WORK INSTRUCTIONS>
Your answer must consist of every line from the data below that includes the word "stains".

Collected data:
------------------------------------------------------------------------
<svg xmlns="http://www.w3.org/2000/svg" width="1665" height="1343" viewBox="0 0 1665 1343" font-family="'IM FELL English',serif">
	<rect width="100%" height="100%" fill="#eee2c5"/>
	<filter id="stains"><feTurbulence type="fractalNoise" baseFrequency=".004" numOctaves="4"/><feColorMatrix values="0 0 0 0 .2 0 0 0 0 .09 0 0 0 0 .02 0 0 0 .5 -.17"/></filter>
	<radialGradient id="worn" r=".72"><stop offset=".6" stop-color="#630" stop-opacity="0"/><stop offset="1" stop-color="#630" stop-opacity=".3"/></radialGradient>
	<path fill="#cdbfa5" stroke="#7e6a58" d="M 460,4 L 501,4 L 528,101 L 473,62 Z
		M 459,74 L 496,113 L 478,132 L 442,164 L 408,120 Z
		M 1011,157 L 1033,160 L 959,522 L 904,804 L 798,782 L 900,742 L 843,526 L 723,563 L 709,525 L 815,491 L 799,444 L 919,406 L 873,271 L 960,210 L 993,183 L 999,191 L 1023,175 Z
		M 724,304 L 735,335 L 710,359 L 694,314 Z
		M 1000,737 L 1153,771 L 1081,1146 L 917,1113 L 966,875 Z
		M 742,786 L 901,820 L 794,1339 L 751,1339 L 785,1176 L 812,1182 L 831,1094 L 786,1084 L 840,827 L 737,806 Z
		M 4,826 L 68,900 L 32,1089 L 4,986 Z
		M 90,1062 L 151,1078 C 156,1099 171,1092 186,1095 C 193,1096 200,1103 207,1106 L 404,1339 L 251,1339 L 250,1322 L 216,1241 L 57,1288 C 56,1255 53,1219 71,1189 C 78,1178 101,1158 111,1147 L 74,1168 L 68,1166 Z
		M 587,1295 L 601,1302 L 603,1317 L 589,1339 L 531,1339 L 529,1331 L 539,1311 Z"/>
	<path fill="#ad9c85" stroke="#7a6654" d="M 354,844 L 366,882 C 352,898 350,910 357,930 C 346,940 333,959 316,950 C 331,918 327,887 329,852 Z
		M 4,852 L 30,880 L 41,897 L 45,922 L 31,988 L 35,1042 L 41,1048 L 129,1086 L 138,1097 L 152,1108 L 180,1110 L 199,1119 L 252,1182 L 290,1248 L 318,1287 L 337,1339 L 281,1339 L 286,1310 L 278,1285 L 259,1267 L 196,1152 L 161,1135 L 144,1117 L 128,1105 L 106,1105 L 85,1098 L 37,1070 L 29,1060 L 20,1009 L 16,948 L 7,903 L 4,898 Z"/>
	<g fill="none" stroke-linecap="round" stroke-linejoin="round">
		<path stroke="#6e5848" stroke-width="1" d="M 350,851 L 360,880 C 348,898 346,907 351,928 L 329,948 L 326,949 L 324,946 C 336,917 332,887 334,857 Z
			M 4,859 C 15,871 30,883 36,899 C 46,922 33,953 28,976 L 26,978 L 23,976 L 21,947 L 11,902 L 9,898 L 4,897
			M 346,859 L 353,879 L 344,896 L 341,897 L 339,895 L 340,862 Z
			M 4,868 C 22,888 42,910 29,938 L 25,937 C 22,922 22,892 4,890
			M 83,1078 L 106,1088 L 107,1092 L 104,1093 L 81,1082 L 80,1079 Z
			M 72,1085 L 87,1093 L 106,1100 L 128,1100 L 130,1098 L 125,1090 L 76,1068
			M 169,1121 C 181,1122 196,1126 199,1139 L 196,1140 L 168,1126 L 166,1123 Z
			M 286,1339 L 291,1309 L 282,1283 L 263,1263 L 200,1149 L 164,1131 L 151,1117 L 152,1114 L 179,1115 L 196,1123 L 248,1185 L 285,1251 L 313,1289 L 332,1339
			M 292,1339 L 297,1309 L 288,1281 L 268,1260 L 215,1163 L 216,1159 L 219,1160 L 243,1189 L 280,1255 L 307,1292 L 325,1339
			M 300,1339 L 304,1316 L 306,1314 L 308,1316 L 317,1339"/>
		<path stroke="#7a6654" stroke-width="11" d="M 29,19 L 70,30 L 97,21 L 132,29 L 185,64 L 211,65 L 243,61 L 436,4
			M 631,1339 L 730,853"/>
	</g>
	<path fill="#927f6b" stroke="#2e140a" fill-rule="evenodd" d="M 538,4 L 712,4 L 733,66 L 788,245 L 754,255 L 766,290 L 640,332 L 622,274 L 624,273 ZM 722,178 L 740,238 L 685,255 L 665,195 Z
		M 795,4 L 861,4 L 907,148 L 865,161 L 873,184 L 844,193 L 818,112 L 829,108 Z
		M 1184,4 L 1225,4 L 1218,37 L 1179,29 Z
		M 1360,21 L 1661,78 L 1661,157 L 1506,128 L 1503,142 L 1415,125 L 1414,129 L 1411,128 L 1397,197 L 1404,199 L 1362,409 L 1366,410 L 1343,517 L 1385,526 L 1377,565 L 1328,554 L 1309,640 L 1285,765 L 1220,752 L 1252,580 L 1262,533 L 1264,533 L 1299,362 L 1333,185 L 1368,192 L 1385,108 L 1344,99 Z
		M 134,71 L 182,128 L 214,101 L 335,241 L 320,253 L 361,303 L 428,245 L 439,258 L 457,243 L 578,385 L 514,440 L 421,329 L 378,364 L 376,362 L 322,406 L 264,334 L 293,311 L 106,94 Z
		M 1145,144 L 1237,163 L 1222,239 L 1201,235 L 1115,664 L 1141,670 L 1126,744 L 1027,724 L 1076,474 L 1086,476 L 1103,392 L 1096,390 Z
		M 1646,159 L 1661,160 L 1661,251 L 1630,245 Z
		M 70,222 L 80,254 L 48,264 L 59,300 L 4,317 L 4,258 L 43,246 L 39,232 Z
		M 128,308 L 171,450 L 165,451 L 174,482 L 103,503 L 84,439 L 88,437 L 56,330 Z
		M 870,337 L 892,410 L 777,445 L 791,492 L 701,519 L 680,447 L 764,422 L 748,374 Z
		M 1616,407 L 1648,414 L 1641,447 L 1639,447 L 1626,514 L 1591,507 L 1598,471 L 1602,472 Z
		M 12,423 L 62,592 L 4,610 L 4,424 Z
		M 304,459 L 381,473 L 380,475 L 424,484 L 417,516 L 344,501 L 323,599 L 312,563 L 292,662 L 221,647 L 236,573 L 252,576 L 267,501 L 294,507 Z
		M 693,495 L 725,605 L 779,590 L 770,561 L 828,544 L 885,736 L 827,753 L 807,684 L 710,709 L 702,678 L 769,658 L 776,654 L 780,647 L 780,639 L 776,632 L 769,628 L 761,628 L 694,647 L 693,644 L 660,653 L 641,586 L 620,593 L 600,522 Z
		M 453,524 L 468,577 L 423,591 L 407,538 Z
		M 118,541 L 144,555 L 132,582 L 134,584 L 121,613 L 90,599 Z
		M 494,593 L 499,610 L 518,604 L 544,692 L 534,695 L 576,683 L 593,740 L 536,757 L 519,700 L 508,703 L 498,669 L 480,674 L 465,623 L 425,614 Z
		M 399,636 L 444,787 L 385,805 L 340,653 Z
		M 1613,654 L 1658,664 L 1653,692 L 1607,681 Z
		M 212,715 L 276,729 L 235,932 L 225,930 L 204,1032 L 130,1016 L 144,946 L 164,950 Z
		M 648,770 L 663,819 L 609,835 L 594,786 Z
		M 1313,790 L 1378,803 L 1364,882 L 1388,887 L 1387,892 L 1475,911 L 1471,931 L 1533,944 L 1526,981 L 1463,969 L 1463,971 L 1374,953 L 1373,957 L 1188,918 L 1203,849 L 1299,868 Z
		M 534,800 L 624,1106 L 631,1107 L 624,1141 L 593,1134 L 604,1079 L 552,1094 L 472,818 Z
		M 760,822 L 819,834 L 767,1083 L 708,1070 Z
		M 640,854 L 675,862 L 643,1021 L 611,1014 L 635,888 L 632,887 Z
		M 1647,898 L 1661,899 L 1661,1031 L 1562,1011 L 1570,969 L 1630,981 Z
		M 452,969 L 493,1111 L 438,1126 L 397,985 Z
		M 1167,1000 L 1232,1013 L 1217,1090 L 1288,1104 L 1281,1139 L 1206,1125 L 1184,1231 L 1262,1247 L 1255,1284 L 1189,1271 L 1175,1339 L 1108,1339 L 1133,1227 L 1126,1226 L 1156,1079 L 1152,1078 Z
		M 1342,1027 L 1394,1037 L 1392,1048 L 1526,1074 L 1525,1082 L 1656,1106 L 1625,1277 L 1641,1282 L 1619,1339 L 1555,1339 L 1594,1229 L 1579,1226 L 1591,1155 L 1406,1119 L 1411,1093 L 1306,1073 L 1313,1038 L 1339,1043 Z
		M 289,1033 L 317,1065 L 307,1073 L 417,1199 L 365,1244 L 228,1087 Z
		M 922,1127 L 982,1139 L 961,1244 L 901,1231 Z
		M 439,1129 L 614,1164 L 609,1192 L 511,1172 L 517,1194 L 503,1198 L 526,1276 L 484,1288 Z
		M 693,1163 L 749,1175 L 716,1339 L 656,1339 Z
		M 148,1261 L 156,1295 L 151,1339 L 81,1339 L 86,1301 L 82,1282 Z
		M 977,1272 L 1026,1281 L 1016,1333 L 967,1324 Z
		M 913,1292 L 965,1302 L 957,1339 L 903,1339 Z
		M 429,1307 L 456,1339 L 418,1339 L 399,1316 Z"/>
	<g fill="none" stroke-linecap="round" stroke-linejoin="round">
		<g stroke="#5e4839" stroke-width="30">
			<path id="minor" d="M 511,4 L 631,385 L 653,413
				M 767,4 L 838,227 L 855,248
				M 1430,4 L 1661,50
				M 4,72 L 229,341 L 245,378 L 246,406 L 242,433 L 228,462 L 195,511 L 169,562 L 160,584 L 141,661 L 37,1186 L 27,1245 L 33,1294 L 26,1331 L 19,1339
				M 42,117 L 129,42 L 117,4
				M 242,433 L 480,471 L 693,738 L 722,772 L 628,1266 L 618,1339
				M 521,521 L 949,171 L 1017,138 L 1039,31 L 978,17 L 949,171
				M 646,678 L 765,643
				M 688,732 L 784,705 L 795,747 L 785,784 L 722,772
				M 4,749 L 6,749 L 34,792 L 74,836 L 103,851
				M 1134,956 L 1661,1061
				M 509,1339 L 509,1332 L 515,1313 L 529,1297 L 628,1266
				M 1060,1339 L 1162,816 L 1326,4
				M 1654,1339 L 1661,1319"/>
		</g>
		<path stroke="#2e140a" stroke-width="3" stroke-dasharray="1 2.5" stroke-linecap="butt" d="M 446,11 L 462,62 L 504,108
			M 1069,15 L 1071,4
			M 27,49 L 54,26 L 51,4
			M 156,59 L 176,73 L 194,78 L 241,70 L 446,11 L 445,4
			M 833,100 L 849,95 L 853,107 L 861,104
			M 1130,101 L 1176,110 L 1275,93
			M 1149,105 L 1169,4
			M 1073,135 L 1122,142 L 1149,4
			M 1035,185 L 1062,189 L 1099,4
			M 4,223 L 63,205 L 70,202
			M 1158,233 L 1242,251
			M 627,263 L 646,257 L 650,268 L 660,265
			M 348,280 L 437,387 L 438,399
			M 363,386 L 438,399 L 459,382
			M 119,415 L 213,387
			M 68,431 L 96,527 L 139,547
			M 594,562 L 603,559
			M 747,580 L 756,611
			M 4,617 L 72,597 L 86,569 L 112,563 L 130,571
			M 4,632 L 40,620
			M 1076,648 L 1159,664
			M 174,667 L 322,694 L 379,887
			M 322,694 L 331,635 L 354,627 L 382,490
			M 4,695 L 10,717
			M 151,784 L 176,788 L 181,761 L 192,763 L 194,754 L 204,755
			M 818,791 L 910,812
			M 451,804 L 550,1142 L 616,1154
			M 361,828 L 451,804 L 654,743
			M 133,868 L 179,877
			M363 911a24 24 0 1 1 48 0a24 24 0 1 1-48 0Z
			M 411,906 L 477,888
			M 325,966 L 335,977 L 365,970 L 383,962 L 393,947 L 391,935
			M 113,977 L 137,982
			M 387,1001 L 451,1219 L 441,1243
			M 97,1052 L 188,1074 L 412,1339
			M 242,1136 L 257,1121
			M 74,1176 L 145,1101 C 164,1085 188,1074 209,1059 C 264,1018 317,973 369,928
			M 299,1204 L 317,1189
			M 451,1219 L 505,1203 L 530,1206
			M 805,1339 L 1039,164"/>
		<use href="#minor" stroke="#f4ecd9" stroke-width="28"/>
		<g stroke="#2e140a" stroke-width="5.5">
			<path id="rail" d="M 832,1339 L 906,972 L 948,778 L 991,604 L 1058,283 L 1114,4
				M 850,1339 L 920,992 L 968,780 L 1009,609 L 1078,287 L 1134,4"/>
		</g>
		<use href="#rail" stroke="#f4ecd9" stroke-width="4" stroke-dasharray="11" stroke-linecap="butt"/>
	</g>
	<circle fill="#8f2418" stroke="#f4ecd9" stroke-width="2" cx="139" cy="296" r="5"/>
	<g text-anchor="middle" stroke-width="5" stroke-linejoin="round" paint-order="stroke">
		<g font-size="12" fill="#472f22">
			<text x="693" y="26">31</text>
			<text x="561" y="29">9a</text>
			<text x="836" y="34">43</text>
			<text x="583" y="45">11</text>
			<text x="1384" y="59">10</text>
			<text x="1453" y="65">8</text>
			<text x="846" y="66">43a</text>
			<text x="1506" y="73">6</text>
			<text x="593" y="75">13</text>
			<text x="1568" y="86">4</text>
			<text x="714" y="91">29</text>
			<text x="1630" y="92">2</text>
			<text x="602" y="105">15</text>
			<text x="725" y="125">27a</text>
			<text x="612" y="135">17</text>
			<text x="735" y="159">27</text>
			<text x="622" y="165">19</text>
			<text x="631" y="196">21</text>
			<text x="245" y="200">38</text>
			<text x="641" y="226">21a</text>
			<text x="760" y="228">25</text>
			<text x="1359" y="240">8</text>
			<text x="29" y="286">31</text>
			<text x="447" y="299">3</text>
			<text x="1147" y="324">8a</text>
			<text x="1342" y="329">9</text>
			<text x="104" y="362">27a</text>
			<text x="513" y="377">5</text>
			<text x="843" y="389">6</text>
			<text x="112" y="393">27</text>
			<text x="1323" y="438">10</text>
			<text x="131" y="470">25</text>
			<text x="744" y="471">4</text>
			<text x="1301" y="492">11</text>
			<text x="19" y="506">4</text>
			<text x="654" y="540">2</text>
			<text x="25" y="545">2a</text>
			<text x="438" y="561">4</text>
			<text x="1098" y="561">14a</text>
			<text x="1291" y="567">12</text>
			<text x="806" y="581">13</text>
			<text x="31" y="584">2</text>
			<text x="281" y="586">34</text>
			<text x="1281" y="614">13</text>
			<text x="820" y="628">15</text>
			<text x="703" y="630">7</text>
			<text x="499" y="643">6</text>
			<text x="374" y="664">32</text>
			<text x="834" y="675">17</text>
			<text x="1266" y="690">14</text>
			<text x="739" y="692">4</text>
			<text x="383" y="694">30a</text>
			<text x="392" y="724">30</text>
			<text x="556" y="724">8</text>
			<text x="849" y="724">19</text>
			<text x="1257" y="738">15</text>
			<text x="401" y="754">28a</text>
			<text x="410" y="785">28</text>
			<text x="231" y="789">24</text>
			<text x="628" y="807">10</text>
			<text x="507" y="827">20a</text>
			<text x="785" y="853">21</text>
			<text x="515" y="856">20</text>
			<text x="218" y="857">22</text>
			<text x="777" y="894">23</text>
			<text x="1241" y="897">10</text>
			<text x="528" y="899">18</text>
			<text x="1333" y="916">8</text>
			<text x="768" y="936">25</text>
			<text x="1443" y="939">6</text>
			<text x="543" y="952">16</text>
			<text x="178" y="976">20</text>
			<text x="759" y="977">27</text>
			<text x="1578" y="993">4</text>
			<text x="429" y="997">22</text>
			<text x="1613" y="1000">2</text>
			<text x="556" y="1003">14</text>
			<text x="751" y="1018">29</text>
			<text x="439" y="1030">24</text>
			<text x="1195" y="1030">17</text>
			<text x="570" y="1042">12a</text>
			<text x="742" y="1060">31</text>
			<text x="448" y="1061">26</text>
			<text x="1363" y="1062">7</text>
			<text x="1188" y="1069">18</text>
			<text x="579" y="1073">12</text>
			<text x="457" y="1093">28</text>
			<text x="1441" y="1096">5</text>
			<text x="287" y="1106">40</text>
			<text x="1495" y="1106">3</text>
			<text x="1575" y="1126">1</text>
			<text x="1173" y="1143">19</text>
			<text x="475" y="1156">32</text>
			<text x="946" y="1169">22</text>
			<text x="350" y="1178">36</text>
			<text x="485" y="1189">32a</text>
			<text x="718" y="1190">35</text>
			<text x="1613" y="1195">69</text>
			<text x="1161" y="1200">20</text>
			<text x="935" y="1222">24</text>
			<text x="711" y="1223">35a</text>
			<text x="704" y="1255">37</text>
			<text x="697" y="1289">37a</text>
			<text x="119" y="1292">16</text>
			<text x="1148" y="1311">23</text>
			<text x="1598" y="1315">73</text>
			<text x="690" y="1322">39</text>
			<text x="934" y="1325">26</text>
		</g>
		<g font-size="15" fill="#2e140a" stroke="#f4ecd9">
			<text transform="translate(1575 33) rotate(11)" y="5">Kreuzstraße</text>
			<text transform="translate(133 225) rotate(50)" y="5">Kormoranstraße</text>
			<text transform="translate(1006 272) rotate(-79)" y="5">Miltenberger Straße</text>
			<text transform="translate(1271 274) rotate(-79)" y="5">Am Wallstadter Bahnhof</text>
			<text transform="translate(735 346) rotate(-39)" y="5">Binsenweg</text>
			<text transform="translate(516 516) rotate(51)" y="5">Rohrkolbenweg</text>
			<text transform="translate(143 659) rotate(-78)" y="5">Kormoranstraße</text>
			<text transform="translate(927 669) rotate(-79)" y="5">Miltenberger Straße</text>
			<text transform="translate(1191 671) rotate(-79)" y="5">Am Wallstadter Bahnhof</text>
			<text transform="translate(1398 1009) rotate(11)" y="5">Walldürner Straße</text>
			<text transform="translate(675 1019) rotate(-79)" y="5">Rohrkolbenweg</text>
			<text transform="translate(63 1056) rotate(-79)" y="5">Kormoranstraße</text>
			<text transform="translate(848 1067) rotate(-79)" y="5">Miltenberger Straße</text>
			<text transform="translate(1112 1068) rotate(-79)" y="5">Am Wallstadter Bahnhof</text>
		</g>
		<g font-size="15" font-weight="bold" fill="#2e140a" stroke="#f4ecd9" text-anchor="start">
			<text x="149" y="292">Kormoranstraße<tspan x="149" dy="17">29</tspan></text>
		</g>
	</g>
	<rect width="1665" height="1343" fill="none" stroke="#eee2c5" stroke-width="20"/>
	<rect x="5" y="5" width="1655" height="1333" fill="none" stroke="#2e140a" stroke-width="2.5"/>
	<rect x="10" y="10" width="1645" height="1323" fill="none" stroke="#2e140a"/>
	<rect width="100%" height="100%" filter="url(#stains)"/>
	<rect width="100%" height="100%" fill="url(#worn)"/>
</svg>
------------------------------------------------------------------------
RESPONSE AREA>
	<filter id="stains"><feTurbulence type="fractalNoise" baseFrequency=".004" numOctaves="4"/><feColorMatrix values="0 0 0 0 .2 0 0 0 0 .09 0 0 0 0 .02 0 0 0 .5 -.17"/></filter>
	<rect width="100%" height="100%" filter="url(#stains)"/>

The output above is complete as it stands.